Scan the records for the string "trawl" and state how many lines contain it, using the number alone.

======== Information supplied ========

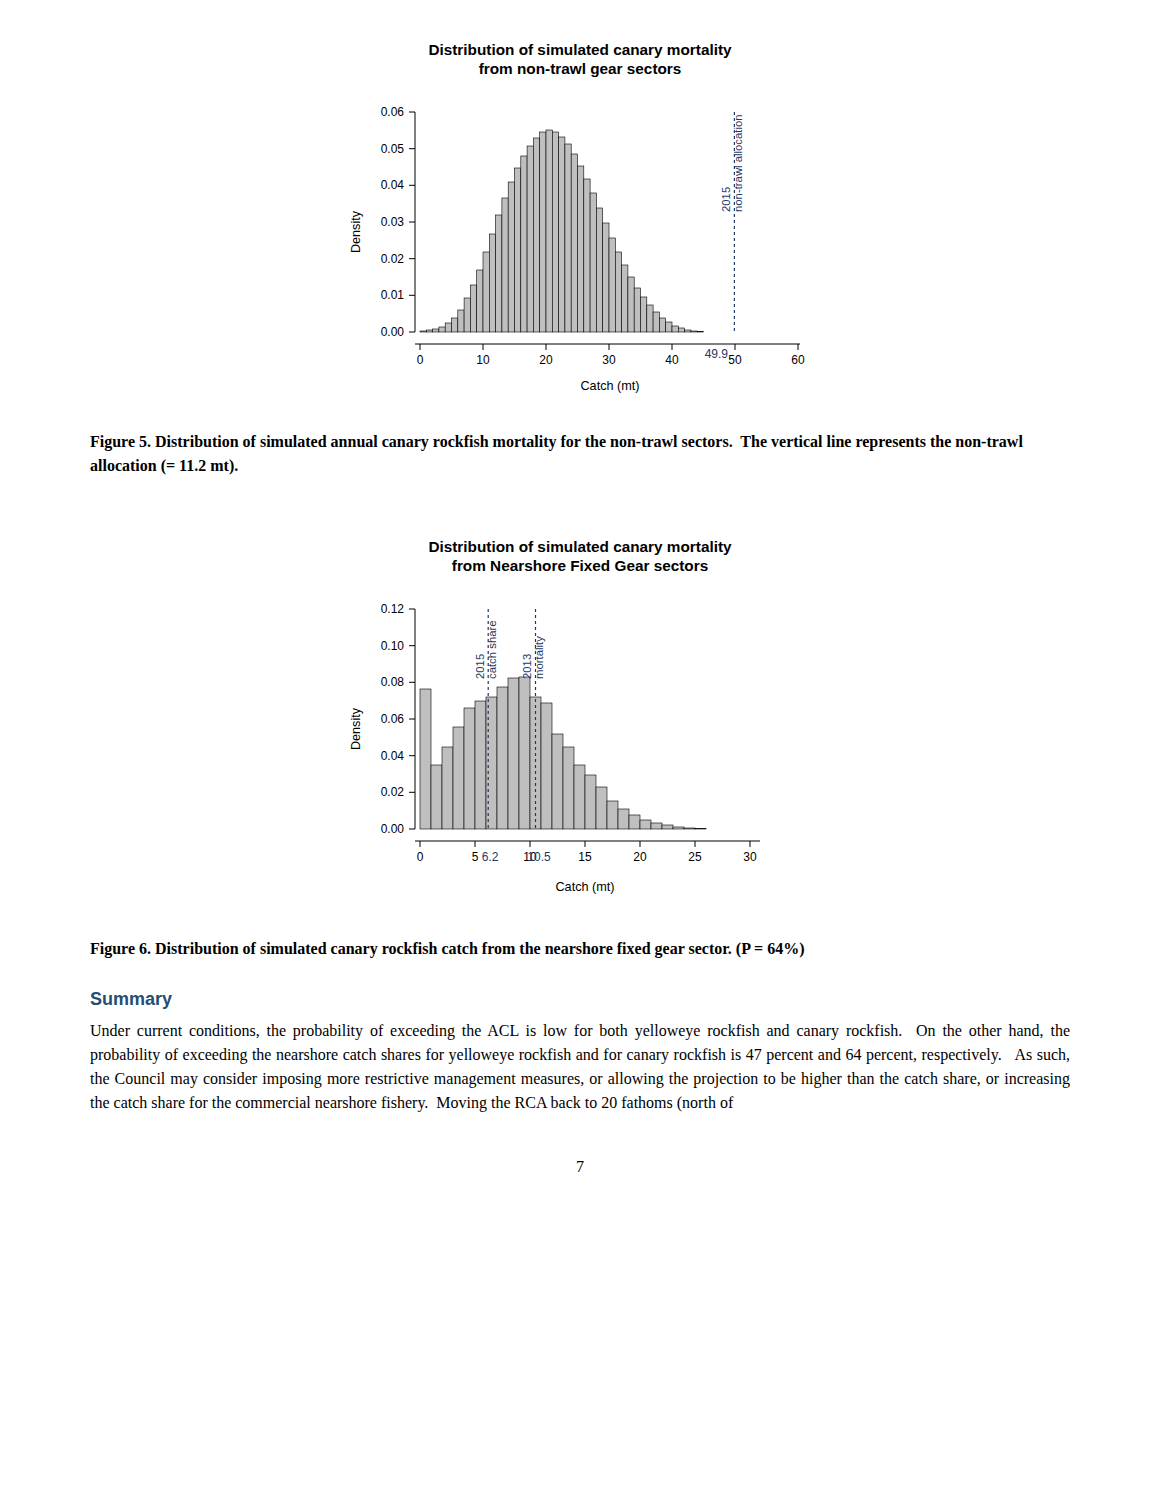Distribution of simulated canary mortality
from non-trawl gear sectors
0.06 0.05 0.04 0.03 0.02 0.01 0.00 Density 0 10 20 30 40 50 60 Catch (mt) 2015 non-trawl allocation 49.9
Figure 5. Distribution of simulated annual canary rockfish mortality for the non-trawl sectors. The vertical line represents the non-trawl allocation (= 11.2 mt).
Distribution of simulated canary mortality
from Nearshore Fixed Gear sectors
0.12 0.10 0.08 0.06 0.04 0.02 0.00 Density 0 5 10 15 20 25 30 Catch (mt) 2015 catch share 2013 mortality 6.2 10.5
Figure 6. Distribution of simulated canary rockfish catch from the nearshore fixed gear sector. (P = 64%)
Summary
Under current conditions, the probability of exceeding the ACL is low for both yelloweye rockfish and canary rockfish. On the other hand, the probability of exceeding the nearshore catch shares for yelloweye rockfish and for canary rockfish is 47 percent and 64 percent, respectively. As such, the Council may consider imposing more restrictive management measures, or allowing the projection to be higher than the catch share, or increasing the catch share for the commercial nearshore fishery. Moving the RCA back to 20 fathoms (north of
7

========

* _Output_
3